Interestingly, this is not particular to Lagos. Statista puts the number of smartphones in Nigeria at 23.3 million as of 2019, a figure that the GSM Association (GSMA) expects to hit 154 million by 2025.

While others have tried fitting in the market, DStv via its DStv app, Netflix and Showmax are at the forefront of the video streaming space in Africa.

Without technology, these platforms can’t serve a market segment that spends most of their time commuting. To keep up with market segment evolution, businesses intensify their efforts to serve them using technology.

Over the years, MultiChoice, for instance, has had DStv—it’s direct broadcast satellite service—as its major product. But the company has since added others like the DStv app and Showmax to serve the market segment with a preference for round-the-clock video-on-demand (VoD) content.

In July 2020, Showmax Pro was launched, which is best described as a hybrid of the regular Showmax VoD platform with additional live music channels, news, and sports.

MultiChoice is making more use of technology to boost its presence in Nigeria and its other African markets by following the continent’s mobile space trend. The company is embracing the technology trends by joining the app-based streaming space, thereby having the willpower to compete stronger.

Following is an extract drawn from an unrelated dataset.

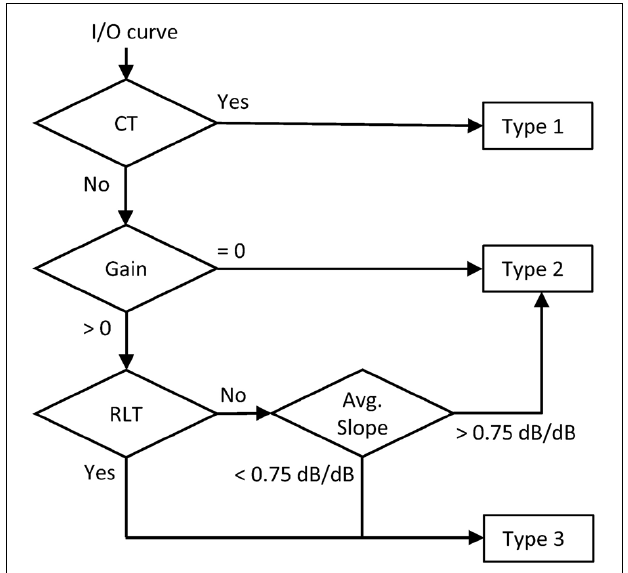
FIGURE 4 | Flow-diagram and logic used to classify each I/O curve into one of three categories: Type 1 = I/O curve with a compression threshold; Type 2 = Linear I/O curve; Type 3 = I/O curve with residual compression but no compression threshold.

According to The Mobile Economy Sub-Saharan Africa 2020, nearly half a billion people will be using the mobile Internet in the region by 2025, with a third of the new subscribers coming from Nigeria and Ethiopia. By the same time, smartphone penetration is expected to hit 154 million in Nigeria alone. These highlight the pay-TV space’s potential because as more people get on the Internet, pay-TV’s market will keep growing.

The video entertainment giant seems prepared to collaborate with other service providers and customers to deliver quality service across board. Despite having the likes of Netflix as a competitor, MultiChoice signed an agreement with Netflix and Amazon to have their services integrated into the DStv Explora decoder in June 2020. 

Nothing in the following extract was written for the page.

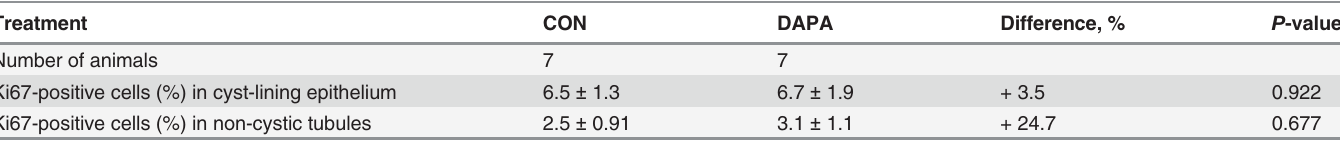
Table 5. Effect of DAPA on cell proliferation in PCK rat kidneys.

MultiChoice’s DStv app and Showmax, as well as Netflix and other players, have taken advantage of a key feature in the VoD space: the ability to download content onto smartphones to be consumed on the go or later. 

Subscribers also get to choose the quality of the videos they watch or download, thus conserving their Internet bandwidth at will, a smart move considering that quality Internet connectivity is still a concern in Nigeria and, by extension, Africa.